More than 350 representatives from the U.S. Air Force Global Positioning Systems Wing, the GPS III contractor team, as well as user communities from the Department of Defense, Air Force Space Command, the Department of Transportation and the Federal Aviation Administration participated in a four-day Space Vehicle CDR at Lockheed Martin Space Systems Company’s facility in Newtown, Pennsylvania.
Completion of the CDR phase represents the culmination of many rigorous assembly, subsystem, element, space vehicle and system level CDR events and validates the overall design maturity of the GPS III Space Vehicle and Lockheed Martin’s readiness to enter production.
"With a focus on strong systems engineering and program management fundamentals, the team successfully executed a high-quality design review, which included 65 detailed CDR events," said Col. Bernard J. Gruber, U.S. Air Force GPS Wing Commander. "Having completed the milestone ahead of schedule with excellent results, the program is on firm footing, and I am confident the team will successfully deliver this critical next generation system to enhance GPS capabilities for millions of military and civilian users around the globe."
GPS III will improve position, navigation and timing services and provide advanced anti-jam capabilities yielding superior system security, accuracy and reliability. The next generation GPS IIIA satellites will guarantee signals three times more accurate than current GPS spacecraft and provide three times more power for military users, while also adding a new civil signal (L1C) that is designed to be interoperable with other global navigation satellite systems. The GPS IIIA flexible design will allow for low-risk, reliable and affordable capability insertion for the future GPS IIIB and IIIC spacecraft.

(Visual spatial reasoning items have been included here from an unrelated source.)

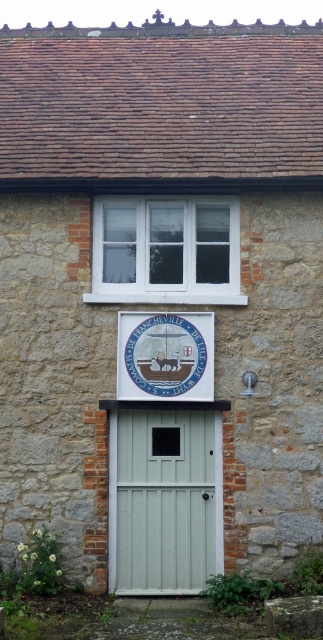
Question: Can you confirm if white plastic window at upper center is positioned to the left of matte blue seal at center?

Choices:
 (A) yes
 (B) no

Answer: (A)

Question: Is white painted wood door at center to the left of matte blue seal at center from the viewer's perspective?

Choices:
 (A) no
 (B) yes

Answer: (B)

Question: Which point appears closest to the camera in this image?

Choices:
 (A) (145, 332)
 (B) (105, 244)
 (C) (215, 536)

Answer: (A)

Question: Considering the relative positions of white plastic window at upper center and matte blue seal at center in the image provided, where is white plastic window at upper center located with respect to matte blue seal at center?

Choices:
 (A) left
 (B) right

Answer: (A)

Question: Which point is closer to the camera?

Choices:
 (A) (139, 348)
 (B) (177, 531)
 (C) (131, 228)

Answer: (A)

Question: Based on their relative distances, which object is farther from the white plastic window at upper center?

Choices:
 (A) matte blue seal at center
 (B) white painted wood door at center

Answer: (B)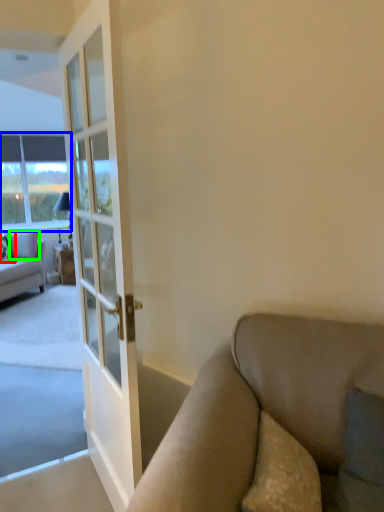
Question: Considering the real-world distances, which object is closest to pillow (highlighted by a red box)? window (highlighted by a blue box) or pillow (highlighted by a green box).

Choices:
 (A) window
 (B) pillow

Answer: (B)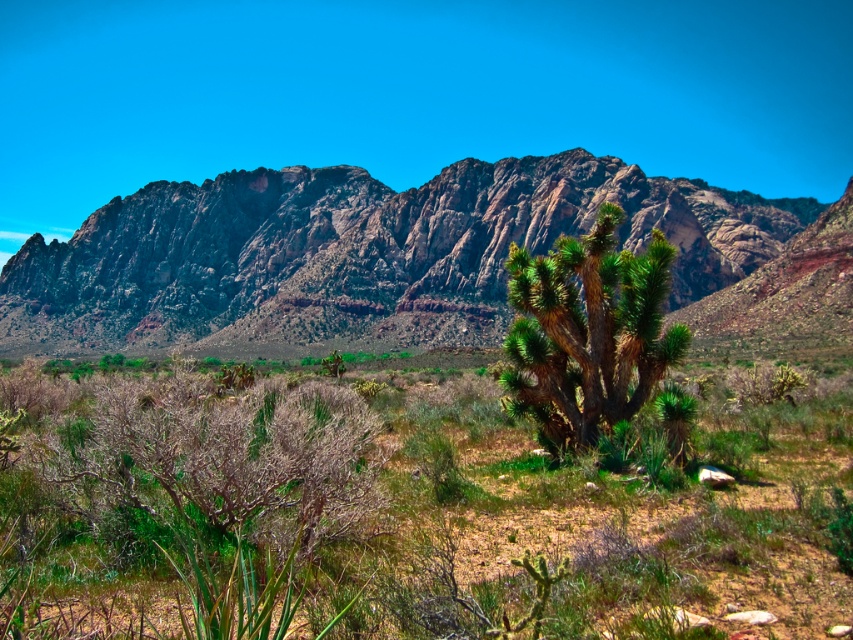
Question: Does green leafy bush at center appear under rugged rock mountain range at upper center?

Choices:
 (A) yes
 (B) no

Answer: (A)

Question: Can you confirm if green leafy bush at center is positioned below rugged rock mountain range at upper center?

Choices:
 (A) no
 (B) yes

Answer: (B)

Question: In this image, where is rugged rock mountain range at upper center located relative to green spiky cactus at center?

Choices:
 (A) above
 (B) below

Answer: (A)

Question: Estimate the real-world distances between objects in this image. Which object is closer to the green leafy bush at center?

Choices:
 (A) green spiky cactus at center
 (B) rugged rock mountain range at upper center

Answer: (A)

Question: Which of the following is the farthest from the observer?

Choices:
 (A) (283, 397)
 (B) (631, 317)
 (C) (674, 307)

Answer: (C)

Question: Which of the following is the farthest from the observer?

Choices:
 (A) rugged rock mountain range at upper center
 (B) green leafy bush at center
 (C) green spiky cactus at center

Answer: (A)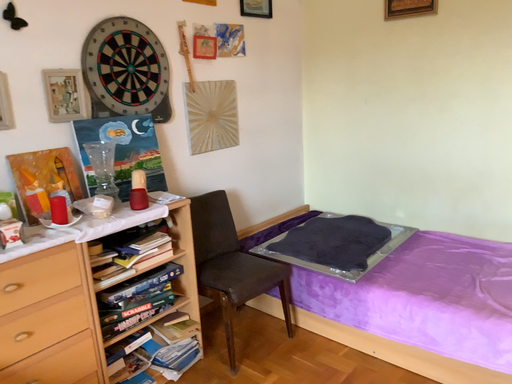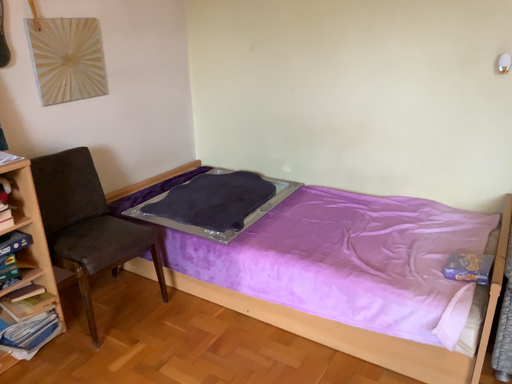
Question: How did the camera likely rotate when shooting the video?

Choices:
 (A) rotated upward
 (B) rotated downward

Answer: (B)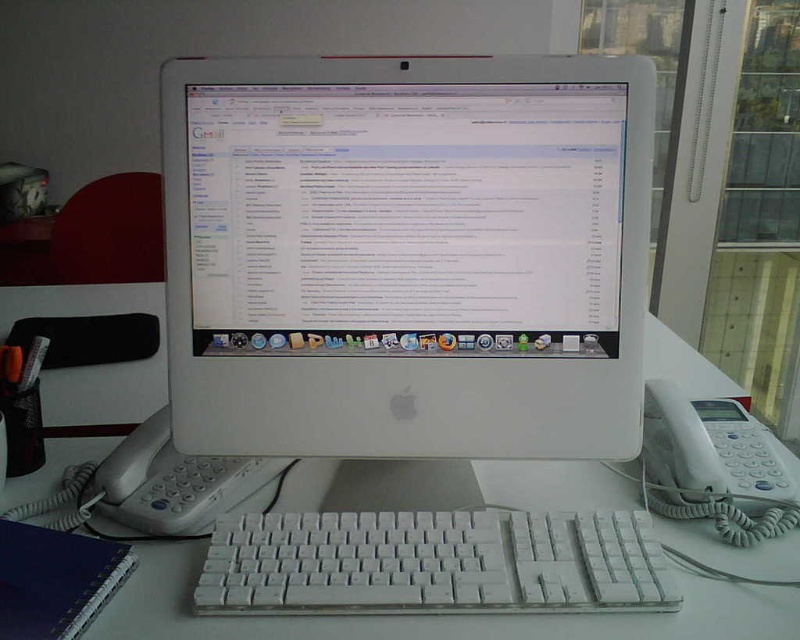
Question: Does white glossy monitor at center have a lesser width compared to white plastic computer desk at center?

Choices:
 (A) yes
 (B) no

Answer: (A)

Question: Among these points, which one is farthest from the camera?

Choices:
 (A) (441, 376)
 (B) (501, 609)
 (C) (470, 486)

Answer: (C)

Question: Which is farther from the white plastic keyboard at center?

Choices:
 (A) white plastic computer desk at center
 (B) white glossy monitor at center

Answer: (B)

Question: Observing the image, what is the correct spatial positioning of white glossy monitor at center in reference to white plastic keyboard at center?

Choices:
 (A) right
 (B) left

Answer: (B)

Question: Which object is positioned closest to the white plastic computer desk at center?

Choices:
 (A) white plastic keyboard at center
 (B) white glossy monitor at center

Answer: (A)

Question: Does white plastic computer desk at center have a larger size compared to white plastic keyboard at center?

Choices:
 (A) yes
 (B) no

Answer: (A)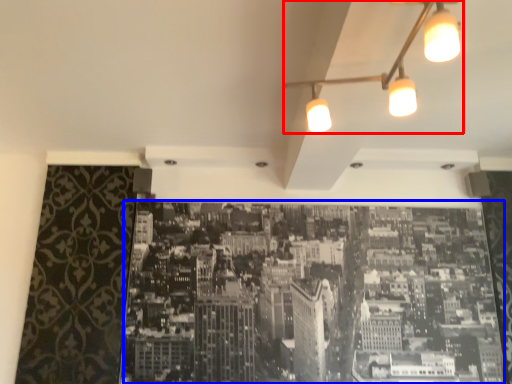
Question: Among these objects, which one is farthest to the camera, lamp (highlighted by a red box) or hotel (highlighted by a blue box)?

Choices:
 (A) lamp
 (B) hotel

Answer: (B)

"This successful review demonstrated with high confidence that our low-risk GPS III design will meet warfighter and civil user requirements and that we are fully prepared to enter the production phase of this vitally important program," said Joe Trench, Lockheed Martin's vice president of Navigation Systems. "Working in partnership with the Air Force, we look forward to building on our momentum to achieve our customer's cost, schedule and performance requirements for this essential program."
Lockheed Martin is working under a $3 billion Development and Production contract awarded by the Global Positioning Systems Wing of the U.S. Air Force Space and Missile Systems Center, Los Angeles, Calif., which includes production of up to 12 GPS IIIA satellites. The team is reportedly on track to launch the first GPS IIIA satellite in 2014.
Lockheed Martin was awarded the GPS III Space Segment contract on May 15, 2008.
Raytheon was awarded the Next Generation GPS Control Segment (OCX) contract on Feb 25, 2010.